> _Problem to work on_: Could you set down exactly the lines of the data below, starting at the one that holds "(dxfusepcbnewfont yes)" and ending at the one that holds "(at 80.03357 54.914241))", both included, and only those?

Hardware design source data:
BEGIN
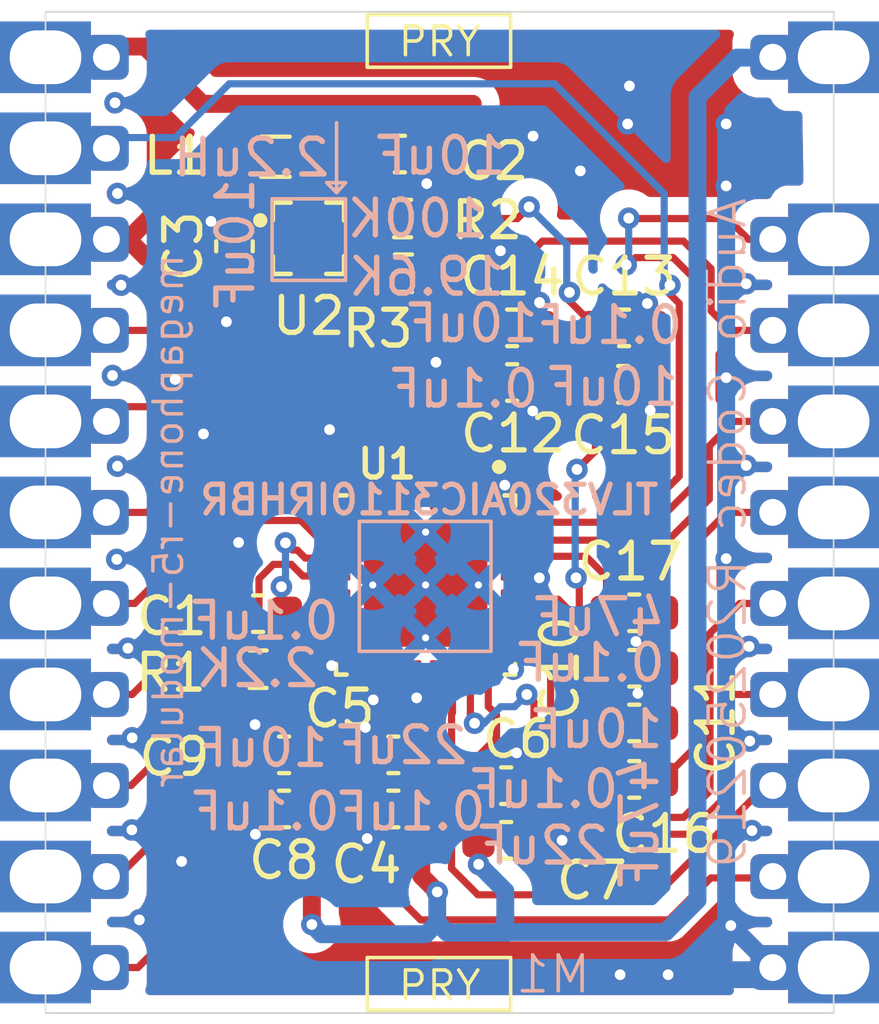
<source format=kicad_pcb>
(kicad_pcb
	(version 20241229)
	(generator "pcbnew")
	(generator_version "9.0")
	(general
		(thickness 1.6)
		(legacy_teardrops no)
	)
	(paper "A4")
	(layers
		(0 "F.Cu" signal)
		(2 "B.Cu" signal)
		(9 "F.Adhes" user "F.Adhesive")
		(11 "B.Adhes" user "B.Adhesive")
		(13 "F.Paste" user)
		(15 "B.Paste" user)
		(5 "F.SilkS" user "F.Silkscreen")
		(7 "B.SilkS" user "B.Silkscreen")
		(1 "F.Mask" user)
		(3 "B.Mask" user)
		(17 "Dwgs.User" user "User.Drawings")
		(19 "Cmts.User" user "User.Comments")
		(21 "Eco1.User" user "User.Eco1")
		(23 "Eco2.User" user "User.Eco2")
		(25 "Edge.Cuts" user)
		(27 "Margin" user)
		(31 "F.CrtYd" user "F.Courtyard")
		(29 "B.CrtYd" user "B.Courtyard")
		(35 "F.Fab" user)
		(33 "B.Fab" user)
		(39 "User.1" user)
		(41 "User.2" user)
		(43 "User.3" user)
		(45 "User.4" user)
		(47 "User.5" user)
		(49 "User.6" user)
		(51 "User.7" user)
		(53 "User.8" user)
		(55 "User.9" user)
	)
	(setup
		(stackup
			(layer "F.SilkS"
				(type "Top Silk Screen")
			)
			(layer "F.Paste"
				(type "Top Solder Paste")
			)
			(layer "F.Mask"
				(type "Top Solder Mask")
				(thickness 0.01)
			)
			(layer "F.Cu"
				(type "copper")
				(thickness 0.035)
			)
			(layer "dielectric 1"
				(type "core")
				(thickness 1.51)
				(material "FR4")
				(epsilon_r 4.5)
				(loss_tangent 0.02)
			)
			(layer "B.Cu"
				(type "copper")
				(thickness 0.035)
			)
			(layer "B.Mask"
				(type "Bottom Solder Mask")
				(thickness 0.01)
			)
			(layer "B.Paste"
				(type "Bottom Solder Paste")
			)
			(layer "B.SilkS"
				(type "Bottom Silk Screen")
			)
			(copper_finish "None")
			(dielectric_constraints no)
		)
		(pad_to_mask_clearance 0)
		(allow_soldermask_bridges_in_footprints no)
		(tenting front back)
		(pcbplotparams
			(layerselection 0x00000000_00000000_55555555_5755f5ff)
			(plot_on_all_layers_selection 0x00000000_00000000_00000000_00000000)
			(disableapertmacros no)
			(usegerberextensions no)
			(usegerberattributes yes)
			(usegerberadvancedattributes yes)
			(creategerberjobfile yes)
			(dashed_line_dash_ratio 12.000000)
			(dashed_line_gap_ratio 3.000000)
			(svgprecision 4)
			(plotframeref no)
			(mode 1)
			(useauxorigin no)
			(hpglpennumber 1)
			(hpglpenspeed 20)
			(hpglpendiameter 15.000000)
			(pdf_front_fp_property_popups yes)
			(pdf_back_fp_property_popups yes)
			(pdf_metadata yes)
			(pdf_single_document no)
			(dxfpolygonmode yes)
			(dxfimperialunits yes)
			(dxfusepcbnewfont yes)
			(psnegative no)
			(psa4output no)
			(plot_black_and_white yes)
			(sketchpadsonfab no)
			(plotpadnumbers no)
			(hidednponfab no)
			(sketchdnponfab yes)
			(crossoutdnponfab yes)
			(subtractmaskfromsilk no)
			(outputformat 1)
			(mirror no)
			(drillshape 0)
			(scaleselection 1)
			(outputdirectory "gerbers/")
		)
	)
	(net 0 "")
	(net 1 "DECOUPLE4")
	(net 2 "Net-(U1-MIC1RP)")
	(net 3 "GND")
	(net 4 "DECOUPLE1")
	(net 5 "SPEAKER_L_P")
	(net 6 "Net-(U1-HPR)")
	(net 7 "I2S_MCLK")
	(net 8 "I2S_DOUT")
	(net 9 "{slash}RESET")
	(net 10 "Net-(U1-MICBIAS)")
	(net 11 "SPEAKER_R_P")
	(net 12 "DECOUPLE5")
	(net 13 "WCLK")
	(net 14 "SPEAKER_R_M")
	(net 15 "Net-(U1-HPL)")
	(net 16 "GPIO1")
	(net 17 "SPEAKER_L_M")
	(net 18 "I2S_BCLK")
	(net 19 "SCL")
	(net 20 "I2S_DIN")
	(net 21 "SDA")
	(net 22 "unconnected-(U1-MIC1LP-Pad13)")
	(net 23 "unconnected-(U1-MIC1LM-Pad15)")
	(net 24 "3.5MM_MIC")
	(net 25 "3.5MM_LEFT")
	(net 26 "3.5MM_RIGHT")
	(net 27 "Net-(U2-VID)")
	(net 28 "V1.8_MODE")
	(net 29 "unconnected-(U2-VOUTOK-PadC1)")
	(net 30 "Net-(U2-SW)")
	(footprint "Capacitor_SMD:C_0603_1608Metric" (layer "F.Cu") (at 89.12857 70.014241))
	(footprint "Capacitor_SMD:C_0603_1608Metric" (layer "F.Cu") (at 89.12857 65.364241))
	(footprint "Capacitor_SMD:C_0603_1608Metric" (layer "F.Cu") (at 85.71857 58.939241))
	(footprint "Resistor_SMD:R_0603_1608Metric" (layer "F.Cu") (at 78.62857 66.939241 180))
	(footprint "Capacitor_SMD:C_0603_1608Metric" (layer "F.Cu") (at 82.586218 52.564241 180))
	(footprint "Capacitor_SMD:C_0603_1608Metric" (layer "F.Cu") (at 89.12857 66.914241))
	(footprint "Capacitor_SMD:C_0603_1608Metric" (layer "F.Cu") (at 85.71857 57.414241))
	(footprint "Capacitor_SMD:C_0603_1608Metric" (layer "F.Cu") (at 85.55357 71.714241))
	(footprint "Capacitor_SMD:C_0603_1608Metric" (layer "F.Cu") (at 89.12857 68.439241))
	(footprint "Resistor_SMD:R_0603_1608Metric" (layer "F.Cu") (at 82.661218 54.364241 180))
	(footprint "Capacitor_SMD:C_0603_1608Metric" (layer "F.Cu") (at 85.55357 70.189241))
	(footprint "Capacitor_SMD:C_0603_1608Metric" (layer "F.Cu") (at 82.40357 69.329241 180))
	(footprint "audio-codec:BGA9C50P3X3_187X165X66N" (layer "F.Cu") (at 80.03357 54.914241))
	(footprint "audio-codec:IC_ADS125H01IRHBT" (layer "F.Cu") (at 83.30357 64.589241 -90))
	(footprint "Capacitor_SMD:C_0603_1608Metric" (layer "F.Cu") (at 88.84357 57.414241))
	(footprint "Capacitor_SMD:C_0603_1608Metric" (layer "F.Cu") (at 79.35357 69.329241 180))
	(footprint "Capacitor_SMD:C_0603_1608Metric" (layer "F.Cu") (at 88.81857 58.989241))
	(footprint "Capacitor_SMD:C_0603_1608Metric" (layer "F.Cu") (at 77.96857 55.139241 90))
	(footprint "Resistor_SMD:R_0603_1608Metric" (layer "F.Cu") (at 82.686218 55.889241))
	(footprint "Capacitor_SMD:C_0603_1608Metric"
		(layer "F.Cu")
		(uuid "e5f13d0a-97d6-478b-94ea-abd3f9ca7c66")
		(at 78.62857 65.389241 180)
		(descr "Capacitor SMD 0603 (1608 Metric), square (rectangular) end terminal, IPC_7351 nominal, (Body size source: IPC-SM-782 page 76, https://www.pcb-3d.com/wordpress/wp-content/uploads/ipc-sm-782a_amendment_1_and_2.pdf), generated with kicad-footprint-generator")
		(tags "capacitor")
		(property "Reference" "C1"
			(at 2.41 -0.075 0)
			(layer "F.SilkS")
			(uuid "cc909289-c838-4a9a-b295-7f5c82d39a49")
			(effects
				(font
					(size 1 1)
					(thickness 0.15)
				)
			)
		)
		(property "Value" "0.1uF"
			(at -0.175 -0.2 0)
			(layer "B.SilkS")
			(uuid "58f462d6-e7b7-4cbd-a7b1-64fb5a323004")
			(effects
				(font
					(size 1 1)
					(thickness 0.15)
				)
				(justify mirror)
			)
		)
		(property "Datasheet" ""
			(at 0 0 0)
			(layer "F.Fab")
			(hide yes)
			(uuid "720ad74c-f951-45d2-96ad-ee3b30d66ae3")
			(effects
				(font
					(size 1.27 1.27)
					(thickness 0.15)
				)
			)
		)
		(property "Description" "Unpolarized capacitor"
			(at 0 0 0)
			(layer "F.Fab")
			(hide yes)
			(uuid "7d762fdb-6062-408c-8e05-d9b11e882591")
			(effects
				(font
					(size 1.27 1.27)
					(thickness 0.15)
				)
			)
		)
		(property "Mfr. PN" "C0603C104M4RAC"
			(at 0 0 180)
			(unlocked yes)
			(layer "F.Fab")
			(hide yes)
			(uuid "097992b5-7201-45ae-83e1-b32beccaffa1")
			(effects
				(font
					(size 1 1)
					(thickness 0.15)
				)
			)
		)
		(property "Mouser" "https://hr.mouser.com/ProductDetail/KEMET/C0603C104M4RAC?qs=sykUljcfnH2CXqY4UGVWfw%3D%3D"
			(at 0 0 180)
			(unlocked yes)
			(layer "F.Fab")
			(hide yes)
			(uuid "bc32e036-7b01-4267-98ea-2db3da155e97")
			(effects
				(font
					(size 1 1)
					(t
... [208485 chars truncated]
</source>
END
> _Written reply_:
			(dxfusepcbnewfont yes)
			(psnegative no)
			(psa4output no)
			(plot_black_and_white yes)
			(sketchpadsonfab no)
			(plotpadnumbers no)
			(hidednponfab no)
			(sketchdnponfab yes)
			(crossoutdnponfab yes)
			(subtractmaskfromsilk no)
			(outputformat 1)
			(mirror no)
			(drillshape 0)
			(scaleselection 1)
			(outputdirectory "gerbers/")
		)
	)
	(net 0 "")
	(net 1 "DECOUPLE4")
	(net 2 "Net-(U1-MIC1RP)")
	(net 3 "GND")
	(net 4 "DECOUPLE1")
	(net 5 "SPEAKER_L_P")
	(net 6 "Net-(U1-HPR)")
	(net 7 "I2S_MCLK")
	(net 8 "I2S_DOUT")
	(net 9 "{slash}RESET")
	(net 10 "Net-(U1-MICBIAS)")
	(net 11 "SPEAKER_R_P")
	(net 12 "DECOUPLE5")
	(net 13 "WCLK")
	(net 14 "SPEAKER_R_M")
	(net 15 "Net-(U1-HPL)")
	(net 16 "GPIO1")
	(net 17 "SPEAKER_L_M")
	(net 18 "I2S_BCLK")
	(net 19 "SCL")
	(net 20 "I2S_DIN")
	(net 21 "SDA")
	(net 22 "unconnected-(U1-MIC1LP-Pad13)")
	(net 23 "unconnected-(U1-MIC1LM-Pad15)")
	(net 24 "3.5MM_MIC")
	(net 25 "3.5MM_LEFT")
	(net 26 "3.5MM_RIGHT")
	(net 27 "Net-(U2-VID)")
	(net 28 "V1.8_MODE")
	(net 29 "unconnected-(U2-VOUTOK-PadC1)")
	(net 30 "Net-(U2-SW)")
	(footprint "Capacitor_SMD:C_0603_1608Metric" (layer "F.Cu") (at 89.12857 70.014241))
	(footprint "Capacitor_SMD:C_0603_1608Metric" (layer "F.Cu") (at 89.12857 65.364241))
	(footprint "Capacitor_SMD:C_0603_1608Metric" (layer "F.Cu") (at 85.71857 58.939241))
	(footprint "Resistor_SMD:R_0603_1608Metric" (layer "F.Cu") (at 78.62857 66.939241 180))
	(footprint "Capacitor_SMD:C_0603_1608Metric" (layer "F.Cu") (at 82.586218 52.564241 180))
	(footprint "Capacitor_SMD:C_0603_1608Metric" (layer "F.Cu") (at 89.12857 66.914241))
	(footprint "Capacitor_SMD:C_0603_1608Metric" (layer "F.Cu") (at 85.71857 57.414241))
	(footprint "Capacitor_SMD:C_0603_1608Metric" (layer "F.Cu") (at 85.55357 71.714241))
	(footprint "Capacitor_SMD:C_0603_1608Metric" (layer "F.Cu") (at 89.12857 68.439241))
	(footprint "Resistor_SMD:R_0603_1608Metric" (layer "F.Cu") (at 82.661218 54.364241 180))
	(footprint "Capacitor_SMD:C_0603_1608Metric" (layer "F.Cu") (at 85.55357 70.189241))
	(footprint "Capacitor_SMD:C_0603_1608Metric" (layer "F.Cu") (at 82.40357 69.329241 180))
	(footprint "audio-codec:BGA9C50P3X3_187X165X66N" (layer "F.Cu") (at 80.03357 54.914241))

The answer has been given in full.